As the business requirements grow, so does the list of dependencies. Managers ask for a new feature, you just composer-require this thing and that other thing, and wire it into the application. But how do you keep track of new features in the dependencies? Or bugfixes? Or, most importantly, security patches?!
Go and try running composer show | wc -l
on your projects. I've done that on some of mine, and the average number
of dependencies tends to near one hundred for not-so-big applications. One hundred. That's a lot. That basically
gives you a guarantee of bugs and if you're unlucky, maybe even security issues.
And frankly, how often do you update them? Not just the one that has a shiny new feature you want to use, but all of them? Or, in the first place, how do you even find out that you should update them?
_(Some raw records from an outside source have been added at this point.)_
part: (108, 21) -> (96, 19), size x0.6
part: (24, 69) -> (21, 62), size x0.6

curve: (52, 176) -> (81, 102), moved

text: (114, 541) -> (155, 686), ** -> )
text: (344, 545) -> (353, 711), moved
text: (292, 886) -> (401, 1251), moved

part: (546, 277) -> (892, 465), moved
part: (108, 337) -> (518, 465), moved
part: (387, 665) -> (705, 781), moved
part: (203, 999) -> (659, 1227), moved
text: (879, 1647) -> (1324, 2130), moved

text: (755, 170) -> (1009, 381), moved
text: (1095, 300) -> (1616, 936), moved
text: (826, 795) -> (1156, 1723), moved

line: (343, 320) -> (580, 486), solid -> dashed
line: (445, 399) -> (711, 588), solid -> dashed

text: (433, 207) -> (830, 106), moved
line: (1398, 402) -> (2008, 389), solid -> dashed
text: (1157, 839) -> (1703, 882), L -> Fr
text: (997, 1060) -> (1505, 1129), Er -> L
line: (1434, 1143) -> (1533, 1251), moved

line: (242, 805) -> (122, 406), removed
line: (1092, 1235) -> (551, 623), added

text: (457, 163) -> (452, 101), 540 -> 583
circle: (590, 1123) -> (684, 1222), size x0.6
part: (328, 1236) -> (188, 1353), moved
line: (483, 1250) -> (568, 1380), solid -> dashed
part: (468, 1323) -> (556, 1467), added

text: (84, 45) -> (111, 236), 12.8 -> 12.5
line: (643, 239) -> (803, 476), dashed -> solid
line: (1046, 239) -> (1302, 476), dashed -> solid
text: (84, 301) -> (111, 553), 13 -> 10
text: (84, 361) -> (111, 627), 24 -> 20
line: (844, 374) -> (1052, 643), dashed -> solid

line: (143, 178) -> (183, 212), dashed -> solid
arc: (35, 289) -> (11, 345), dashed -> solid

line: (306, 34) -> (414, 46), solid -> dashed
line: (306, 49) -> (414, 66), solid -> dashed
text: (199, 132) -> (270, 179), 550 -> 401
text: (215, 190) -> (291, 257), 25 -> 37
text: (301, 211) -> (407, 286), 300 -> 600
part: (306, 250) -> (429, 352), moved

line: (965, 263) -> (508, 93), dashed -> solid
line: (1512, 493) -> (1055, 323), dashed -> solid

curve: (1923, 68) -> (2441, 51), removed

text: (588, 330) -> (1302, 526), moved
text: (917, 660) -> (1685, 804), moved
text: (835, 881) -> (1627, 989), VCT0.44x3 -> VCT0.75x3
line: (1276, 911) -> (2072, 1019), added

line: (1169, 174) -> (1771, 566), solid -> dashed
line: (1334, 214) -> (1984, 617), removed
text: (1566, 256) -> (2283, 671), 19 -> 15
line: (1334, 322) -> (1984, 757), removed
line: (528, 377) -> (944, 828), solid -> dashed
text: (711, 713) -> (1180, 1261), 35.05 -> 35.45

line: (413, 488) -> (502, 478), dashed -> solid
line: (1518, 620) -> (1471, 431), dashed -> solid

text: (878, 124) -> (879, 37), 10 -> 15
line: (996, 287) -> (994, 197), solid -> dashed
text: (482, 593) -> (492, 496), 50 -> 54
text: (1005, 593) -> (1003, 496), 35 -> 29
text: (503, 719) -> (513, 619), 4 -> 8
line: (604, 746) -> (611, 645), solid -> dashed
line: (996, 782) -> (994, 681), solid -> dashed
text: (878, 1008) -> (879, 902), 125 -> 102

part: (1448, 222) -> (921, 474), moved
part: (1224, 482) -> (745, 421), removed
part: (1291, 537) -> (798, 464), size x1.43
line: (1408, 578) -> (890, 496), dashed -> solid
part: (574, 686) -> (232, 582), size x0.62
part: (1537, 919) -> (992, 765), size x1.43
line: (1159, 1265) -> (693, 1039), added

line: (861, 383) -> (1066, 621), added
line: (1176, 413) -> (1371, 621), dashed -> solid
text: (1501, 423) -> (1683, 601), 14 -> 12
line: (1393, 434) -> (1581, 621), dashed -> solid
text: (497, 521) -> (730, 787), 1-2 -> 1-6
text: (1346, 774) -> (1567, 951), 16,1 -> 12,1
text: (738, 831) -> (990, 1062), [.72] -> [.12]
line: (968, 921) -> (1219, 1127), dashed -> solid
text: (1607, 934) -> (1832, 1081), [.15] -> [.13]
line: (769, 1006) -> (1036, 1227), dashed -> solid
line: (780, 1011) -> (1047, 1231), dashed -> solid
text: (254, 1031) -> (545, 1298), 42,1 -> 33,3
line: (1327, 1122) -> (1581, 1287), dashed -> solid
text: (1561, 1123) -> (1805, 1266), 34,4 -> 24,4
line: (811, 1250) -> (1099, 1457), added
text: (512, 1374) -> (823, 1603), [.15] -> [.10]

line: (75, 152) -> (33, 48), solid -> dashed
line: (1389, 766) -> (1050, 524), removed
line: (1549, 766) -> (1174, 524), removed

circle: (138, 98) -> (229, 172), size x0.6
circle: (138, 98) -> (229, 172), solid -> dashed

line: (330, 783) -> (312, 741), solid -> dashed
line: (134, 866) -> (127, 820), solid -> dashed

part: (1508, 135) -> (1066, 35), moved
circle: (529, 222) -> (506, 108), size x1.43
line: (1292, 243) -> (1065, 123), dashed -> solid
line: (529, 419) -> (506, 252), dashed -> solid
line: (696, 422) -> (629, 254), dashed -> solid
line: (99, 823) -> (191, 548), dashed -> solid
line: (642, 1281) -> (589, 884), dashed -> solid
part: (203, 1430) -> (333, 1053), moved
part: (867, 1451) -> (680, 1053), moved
How do you learn about new releases?
We've been discussing this question recently and found out that it's a task best left to Composer itself. It has a useful command that "shows a list of installed packages that have updates available, including their current and latest versions":
$ composer outdated
While it is handy, it's also uncomfortable to have to run the command manually. Depending on other developers (where "other" includes the future you) to call this periodically and update the dependencies is, let's admit it, naïve.
I know! Let's put it into a job on the CI server! It will keep track of the outdated dependencies and give us a hint
when there is an update ready. The outdated
command even has a few useful flags for this usage:
$ composer outdated --minor-only --strict
With the --minor-only
flag, the command only reports new available minor and patch releases. This is useful because
major version bumps usually signify backwards-incompatible changes in the code, and such update might take considerably
more time, while minor and patch version updates should be pretty much effortless.
There is also a --direct
flag which instructs Composer to report available updates only for your direct dependencies.
This makes sense in a way, because updating indirect dependencies is not always as straightforward - there is an extra
layer between your application and that dependency, and that extra layer might enforce its own constraints on the
indirect dependency version. However, that is usually a problem only with major version bumps, therefore I believe
you don't need the --direct
flag if you use --minor-only
.
Finally, the --strict
flag means that the command shall finish with a non-zero exit code if there are outdated
dependencies, causing the CI job to fail. This is most important, because otherwise you would have little motivation
to take a look at the job output. But it's also tricky:
Imagine you are fixing a critical bug and you want to get it to production pronto, but then the CI server says "no, update this package first, there's a new patch version!" Oh, come on!
That's why we've marked this job as allowed to fail. It needs a lot of discipline at this point: after you ignore the warning, push the bugfix to production and get some coffee to calm your nerves, you should revisit the failed job and update the dependency.
Another scenario in which you want this job to be able to fail is when there is a conflict between your dependencies that prevents you from updating one of them. You can contact the maintainer and wait for them to resolve it. But at this point, it needs twice as much discipline: in my experience, if the allowed-to-fail jobs keep failing for too long, they tend to get ignored and the dependency debt accumulates.
A somewhat reliable way of dealing with these situations is to regularly add review of dependencies to your planning process. In every iteration, have a developer take a look into it. Take turns so that it does not become a one man's burden. When done regularly, it shouldn't take more than a couple of minutes, which is a bargain in exchange for being up-to-date with latest bug and security patches.
(While you're at it, I'd also recommend requiring the roave/security-advisories package which prevents you from updating to versions that are known to contain security vulnerabilities.)